Auch wenn die geringe Anzahl von bislang fünf öffentlich bekannt gewordenen Gerichtsentscheidungen vermeintlich einen schleppenden Start des StaRUG suggerieren mag, so sollte man nicht übersehen, dass im Zuge des allgemeinen Rückgangs der Unternehmensinsolvenzen (s. dazu nur hier) wohl auch die eine Restrukturierung nach StaRUG auslösenden Unternehmenskrisen zurückgegangen sind. Ferner ist das Verfahren grundsätzlich eher als „geheimes“ Verfahren ausgestaltet (arg. e contrario § 84 StaRUG) – öffentliche Entscheidungen sollten also eher die Ausnahme sein. Die Regelungen über eine öffentliche Bekanntmachung nach §§ 84 ff. StaRUG treten zudem erst am 17. Juli 2020 in Kraft (vgl. Art. 25 Abs. 2 Nr. 1 SanInsFoG). Die öffentliche Bekanntmachung kann aber gerade bei größeren Verfahren wichtig werden, z.B., wenn es um die Wirksamkeit von sog. Stabilisierunsanordnungen nach § 49 StaRUG geht, vgl. § 51 Abs. 4 StaRUG geht. Schon vor diesem Hintergrund dürfte die bislang relativ geringe Zahl von Entscheidungen erklärlich sein. Und nicht vergessen sollte man auch, dass der Insolvenzplan im Jahre 1999 auch noch nicht sehr häufig genutzt wurde, der Rest ist Geschichte.

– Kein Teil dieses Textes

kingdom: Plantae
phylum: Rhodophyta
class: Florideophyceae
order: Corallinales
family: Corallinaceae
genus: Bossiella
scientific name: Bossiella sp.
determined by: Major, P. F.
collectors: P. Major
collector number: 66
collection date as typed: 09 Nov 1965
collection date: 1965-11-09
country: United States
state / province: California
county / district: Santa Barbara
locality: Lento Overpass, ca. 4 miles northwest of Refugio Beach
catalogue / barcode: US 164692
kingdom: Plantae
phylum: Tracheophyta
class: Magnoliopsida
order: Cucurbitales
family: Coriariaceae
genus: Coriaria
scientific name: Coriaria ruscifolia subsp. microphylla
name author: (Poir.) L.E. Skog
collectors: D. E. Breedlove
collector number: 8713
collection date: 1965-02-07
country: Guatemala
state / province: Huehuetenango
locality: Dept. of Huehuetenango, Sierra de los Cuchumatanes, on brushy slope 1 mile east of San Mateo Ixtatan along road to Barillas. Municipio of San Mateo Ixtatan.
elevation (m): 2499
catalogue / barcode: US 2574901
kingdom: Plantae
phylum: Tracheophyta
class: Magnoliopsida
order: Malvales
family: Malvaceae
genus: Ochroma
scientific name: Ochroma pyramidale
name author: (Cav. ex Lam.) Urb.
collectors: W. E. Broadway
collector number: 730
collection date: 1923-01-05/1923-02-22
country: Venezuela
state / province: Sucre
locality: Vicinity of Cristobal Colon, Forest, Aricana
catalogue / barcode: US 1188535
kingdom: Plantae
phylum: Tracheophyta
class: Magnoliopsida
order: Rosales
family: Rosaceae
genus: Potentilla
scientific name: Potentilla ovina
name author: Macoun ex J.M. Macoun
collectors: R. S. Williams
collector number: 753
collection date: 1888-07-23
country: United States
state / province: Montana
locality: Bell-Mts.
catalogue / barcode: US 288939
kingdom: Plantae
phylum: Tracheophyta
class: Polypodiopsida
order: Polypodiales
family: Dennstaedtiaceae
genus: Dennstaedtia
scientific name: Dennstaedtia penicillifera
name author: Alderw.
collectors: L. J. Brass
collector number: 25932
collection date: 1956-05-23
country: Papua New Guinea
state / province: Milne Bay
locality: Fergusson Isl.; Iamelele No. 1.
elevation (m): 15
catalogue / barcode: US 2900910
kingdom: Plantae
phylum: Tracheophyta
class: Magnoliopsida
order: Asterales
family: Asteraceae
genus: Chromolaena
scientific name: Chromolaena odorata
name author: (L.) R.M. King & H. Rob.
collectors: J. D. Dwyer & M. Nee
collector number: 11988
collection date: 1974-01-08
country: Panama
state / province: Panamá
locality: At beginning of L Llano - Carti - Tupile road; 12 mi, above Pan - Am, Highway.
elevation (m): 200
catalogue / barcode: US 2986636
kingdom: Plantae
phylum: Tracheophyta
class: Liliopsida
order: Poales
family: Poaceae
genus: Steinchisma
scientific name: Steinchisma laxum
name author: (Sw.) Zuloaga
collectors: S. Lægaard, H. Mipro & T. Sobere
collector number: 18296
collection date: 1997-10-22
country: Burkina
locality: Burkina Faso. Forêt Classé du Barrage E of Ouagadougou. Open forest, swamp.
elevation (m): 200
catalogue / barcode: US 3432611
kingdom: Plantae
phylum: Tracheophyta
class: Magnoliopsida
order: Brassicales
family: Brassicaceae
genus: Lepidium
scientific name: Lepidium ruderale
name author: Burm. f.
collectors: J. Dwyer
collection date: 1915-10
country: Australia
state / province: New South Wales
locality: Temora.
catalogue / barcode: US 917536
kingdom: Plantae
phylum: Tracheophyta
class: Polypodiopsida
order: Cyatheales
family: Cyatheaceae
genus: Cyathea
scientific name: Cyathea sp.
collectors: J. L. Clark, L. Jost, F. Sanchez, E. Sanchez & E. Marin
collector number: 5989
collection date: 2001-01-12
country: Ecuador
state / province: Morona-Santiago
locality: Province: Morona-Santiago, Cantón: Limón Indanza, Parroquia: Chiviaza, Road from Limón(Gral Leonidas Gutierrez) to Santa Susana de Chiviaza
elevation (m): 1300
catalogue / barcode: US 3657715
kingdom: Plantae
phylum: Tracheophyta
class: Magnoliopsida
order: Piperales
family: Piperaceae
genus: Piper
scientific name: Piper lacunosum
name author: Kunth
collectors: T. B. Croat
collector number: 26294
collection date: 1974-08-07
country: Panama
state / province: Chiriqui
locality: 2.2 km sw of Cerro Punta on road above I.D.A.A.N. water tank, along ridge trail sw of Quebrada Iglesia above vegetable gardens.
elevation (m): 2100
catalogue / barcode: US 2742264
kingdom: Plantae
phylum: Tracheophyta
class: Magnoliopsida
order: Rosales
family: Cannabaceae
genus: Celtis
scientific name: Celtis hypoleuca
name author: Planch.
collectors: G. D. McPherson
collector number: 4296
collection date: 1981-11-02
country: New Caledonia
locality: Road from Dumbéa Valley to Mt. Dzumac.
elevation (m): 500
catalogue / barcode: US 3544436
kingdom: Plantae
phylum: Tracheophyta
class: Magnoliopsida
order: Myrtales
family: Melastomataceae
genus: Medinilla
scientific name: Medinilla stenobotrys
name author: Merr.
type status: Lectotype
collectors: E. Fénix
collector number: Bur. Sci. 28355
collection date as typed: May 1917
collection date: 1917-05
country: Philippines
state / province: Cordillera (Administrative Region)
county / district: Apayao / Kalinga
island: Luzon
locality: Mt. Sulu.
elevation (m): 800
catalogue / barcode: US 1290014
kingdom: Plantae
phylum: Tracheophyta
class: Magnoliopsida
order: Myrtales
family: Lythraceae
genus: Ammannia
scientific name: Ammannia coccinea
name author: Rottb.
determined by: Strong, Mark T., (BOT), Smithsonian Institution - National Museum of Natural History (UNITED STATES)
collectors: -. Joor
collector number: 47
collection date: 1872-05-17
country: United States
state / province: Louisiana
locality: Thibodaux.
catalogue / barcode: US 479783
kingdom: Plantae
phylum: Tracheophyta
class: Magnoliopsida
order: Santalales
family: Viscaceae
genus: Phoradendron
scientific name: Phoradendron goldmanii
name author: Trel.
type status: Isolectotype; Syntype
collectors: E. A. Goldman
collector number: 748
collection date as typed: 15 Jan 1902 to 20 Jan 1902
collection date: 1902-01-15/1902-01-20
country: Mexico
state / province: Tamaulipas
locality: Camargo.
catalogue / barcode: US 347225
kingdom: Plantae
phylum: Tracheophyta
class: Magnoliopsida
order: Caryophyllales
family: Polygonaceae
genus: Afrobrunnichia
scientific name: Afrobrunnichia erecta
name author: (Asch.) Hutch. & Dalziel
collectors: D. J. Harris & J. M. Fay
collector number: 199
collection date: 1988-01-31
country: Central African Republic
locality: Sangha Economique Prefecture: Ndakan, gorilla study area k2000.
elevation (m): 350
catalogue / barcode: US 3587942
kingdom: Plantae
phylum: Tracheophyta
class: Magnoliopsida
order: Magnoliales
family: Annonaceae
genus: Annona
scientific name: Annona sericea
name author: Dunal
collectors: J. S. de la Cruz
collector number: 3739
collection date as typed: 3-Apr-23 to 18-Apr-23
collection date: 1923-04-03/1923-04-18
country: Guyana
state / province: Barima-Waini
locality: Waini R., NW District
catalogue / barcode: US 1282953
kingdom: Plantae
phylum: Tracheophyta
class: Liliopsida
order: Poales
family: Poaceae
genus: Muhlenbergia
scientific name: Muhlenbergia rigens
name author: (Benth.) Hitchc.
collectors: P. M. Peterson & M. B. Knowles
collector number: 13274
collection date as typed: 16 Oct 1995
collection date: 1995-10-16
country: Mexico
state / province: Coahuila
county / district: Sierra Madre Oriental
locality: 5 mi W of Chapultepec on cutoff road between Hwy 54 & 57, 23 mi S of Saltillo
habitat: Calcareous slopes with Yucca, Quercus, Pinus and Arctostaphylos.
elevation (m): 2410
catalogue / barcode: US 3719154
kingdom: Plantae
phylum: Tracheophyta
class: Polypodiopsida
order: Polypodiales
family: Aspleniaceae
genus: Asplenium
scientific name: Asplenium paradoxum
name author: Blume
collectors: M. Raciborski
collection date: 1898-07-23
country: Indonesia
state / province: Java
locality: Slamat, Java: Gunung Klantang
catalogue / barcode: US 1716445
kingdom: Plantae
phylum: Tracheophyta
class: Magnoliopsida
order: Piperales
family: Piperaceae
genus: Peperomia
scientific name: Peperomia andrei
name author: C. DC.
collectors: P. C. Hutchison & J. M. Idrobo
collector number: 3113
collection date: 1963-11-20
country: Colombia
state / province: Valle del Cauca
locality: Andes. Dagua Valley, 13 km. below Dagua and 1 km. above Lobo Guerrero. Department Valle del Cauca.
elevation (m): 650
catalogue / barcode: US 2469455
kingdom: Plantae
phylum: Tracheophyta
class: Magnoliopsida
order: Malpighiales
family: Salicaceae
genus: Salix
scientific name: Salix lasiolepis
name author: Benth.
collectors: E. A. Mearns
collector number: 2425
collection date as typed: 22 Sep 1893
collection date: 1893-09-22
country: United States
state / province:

Den wenigen Entscheidungen lässt sich auch noch kein Trend entnehmen, in welche Richtung die Rechtsprechung bei der Auslegung des StaRUG tendieren wird. Aber zwei bestätigte Restrukturierungspläne sprechen dafür, dass die Insolvenzgerichte (handelnd als Restrukturierungsgerichte) sich dem StaRUG nicht komplett verschließen werden. Und auch wenn die genannte Honorarbegrenzung für einen Sanierungsmoderator durch das AG Düsseldorf zunächst abschreckend wirkt (s. zum Sanierungsmoderator bei mir schon hier), so muss man diese wahrscheinlich in Relation zu der Größe des Verfahrens setzen. Schuldner in dem Verfahren war ein selbstständiger Immobilienbewerter mit Immobilienvermögen.